# [ASSIGNMENT]
Keep each line of the material that includes "your", and leave out the rest.

# [GIVEN RECORDS]

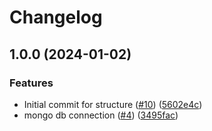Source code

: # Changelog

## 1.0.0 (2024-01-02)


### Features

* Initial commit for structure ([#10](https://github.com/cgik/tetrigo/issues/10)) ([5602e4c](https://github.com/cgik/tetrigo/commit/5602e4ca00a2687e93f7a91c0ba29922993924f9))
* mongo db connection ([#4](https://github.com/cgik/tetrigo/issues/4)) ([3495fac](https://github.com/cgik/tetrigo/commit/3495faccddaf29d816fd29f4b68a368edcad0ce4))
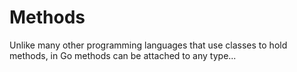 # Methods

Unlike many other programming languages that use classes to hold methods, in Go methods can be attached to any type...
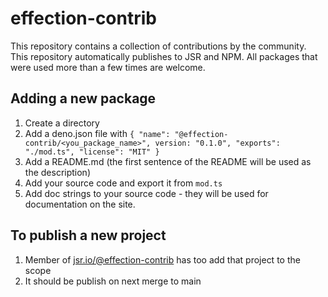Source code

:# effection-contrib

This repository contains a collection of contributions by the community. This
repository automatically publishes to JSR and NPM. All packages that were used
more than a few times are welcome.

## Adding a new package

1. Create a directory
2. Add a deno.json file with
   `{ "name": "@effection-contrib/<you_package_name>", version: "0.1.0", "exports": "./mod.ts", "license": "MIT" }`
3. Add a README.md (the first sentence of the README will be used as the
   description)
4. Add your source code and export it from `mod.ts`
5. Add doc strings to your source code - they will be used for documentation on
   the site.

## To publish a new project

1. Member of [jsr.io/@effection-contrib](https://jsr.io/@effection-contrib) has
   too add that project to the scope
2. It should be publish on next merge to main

# [SOLUTION]
4. Add your source code and export it from `mod.ts`
5. Add doc strings to your source code - they will be used for documentation on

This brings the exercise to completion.